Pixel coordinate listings
^^^^^^^^^^^^^^^^

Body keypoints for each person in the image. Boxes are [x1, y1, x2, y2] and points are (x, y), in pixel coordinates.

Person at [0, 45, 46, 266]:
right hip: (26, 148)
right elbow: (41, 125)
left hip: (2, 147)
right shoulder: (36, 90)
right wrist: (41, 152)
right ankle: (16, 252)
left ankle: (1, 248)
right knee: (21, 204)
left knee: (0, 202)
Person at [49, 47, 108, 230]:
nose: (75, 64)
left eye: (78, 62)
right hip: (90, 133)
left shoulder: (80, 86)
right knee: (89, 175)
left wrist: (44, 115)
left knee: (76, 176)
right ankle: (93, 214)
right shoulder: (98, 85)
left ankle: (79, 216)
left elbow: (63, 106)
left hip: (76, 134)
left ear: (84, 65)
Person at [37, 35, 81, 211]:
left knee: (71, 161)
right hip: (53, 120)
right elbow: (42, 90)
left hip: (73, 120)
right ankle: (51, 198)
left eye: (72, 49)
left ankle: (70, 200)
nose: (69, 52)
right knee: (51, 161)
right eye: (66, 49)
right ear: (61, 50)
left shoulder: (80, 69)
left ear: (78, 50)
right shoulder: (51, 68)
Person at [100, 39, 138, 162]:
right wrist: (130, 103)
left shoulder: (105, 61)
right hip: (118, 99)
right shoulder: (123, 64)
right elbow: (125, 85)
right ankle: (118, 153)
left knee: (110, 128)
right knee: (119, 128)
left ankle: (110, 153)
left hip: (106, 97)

^^^^^^^^^^^^^^^^

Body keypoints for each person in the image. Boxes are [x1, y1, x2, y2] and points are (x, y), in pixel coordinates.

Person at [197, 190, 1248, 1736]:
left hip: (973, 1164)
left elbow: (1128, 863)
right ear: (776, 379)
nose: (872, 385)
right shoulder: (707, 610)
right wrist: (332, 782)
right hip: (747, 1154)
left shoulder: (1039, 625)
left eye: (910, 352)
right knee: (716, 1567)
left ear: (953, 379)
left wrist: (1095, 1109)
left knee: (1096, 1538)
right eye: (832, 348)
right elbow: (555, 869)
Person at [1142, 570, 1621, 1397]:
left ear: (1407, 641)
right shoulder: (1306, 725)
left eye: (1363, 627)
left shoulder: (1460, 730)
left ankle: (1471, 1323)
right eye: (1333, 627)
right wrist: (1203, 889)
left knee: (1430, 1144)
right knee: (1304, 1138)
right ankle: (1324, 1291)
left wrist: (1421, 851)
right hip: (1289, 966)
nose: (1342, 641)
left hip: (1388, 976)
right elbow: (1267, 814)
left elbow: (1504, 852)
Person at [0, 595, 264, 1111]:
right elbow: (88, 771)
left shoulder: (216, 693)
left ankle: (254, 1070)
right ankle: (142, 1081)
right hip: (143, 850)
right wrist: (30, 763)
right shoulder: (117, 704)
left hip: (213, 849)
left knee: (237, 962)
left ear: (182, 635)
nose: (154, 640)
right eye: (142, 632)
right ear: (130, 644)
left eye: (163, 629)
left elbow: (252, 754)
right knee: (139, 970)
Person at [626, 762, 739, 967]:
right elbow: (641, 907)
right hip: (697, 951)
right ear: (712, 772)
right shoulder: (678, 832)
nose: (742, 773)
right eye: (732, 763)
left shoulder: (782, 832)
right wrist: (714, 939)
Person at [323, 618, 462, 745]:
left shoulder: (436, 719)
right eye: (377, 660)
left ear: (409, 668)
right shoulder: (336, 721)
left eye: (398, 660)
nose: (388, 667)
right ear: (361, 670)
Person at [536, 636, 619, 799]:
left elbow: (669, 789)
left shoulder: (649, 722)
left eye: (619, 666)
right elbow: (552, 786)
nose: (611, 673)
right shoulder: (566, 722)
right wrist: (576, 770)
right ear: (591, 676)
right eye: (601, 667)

^^^^^^^^^^^^^^^^

## Task prompt
From the entries above, extract only the lines running from the one containing "right wrist: (714, 939)" through the one containing "right eye: (601, 667)", inclusive.

## Written reply
right wrist: (714, 939)
Person at [323, 618, 462, 745]:
left shoulder: (436, 719)
right eye: (377, 660)
left ear: (409, 668)
right shoulder: (336, 721)
left eye: (398, 660)
nose: (388, 667)
right ear: (361, 670)
Person at [536, 636, 619, 799]:
left elbow: (669, 789)
left shoulder: (649, 722)
left eye: (619, 666)
right elbow: (552, 786)
nose: (611, 673)
right shoulder: (566, 722)
right wrist: (576, 770)
right ear: (591, 676)
right eye: (601, 667)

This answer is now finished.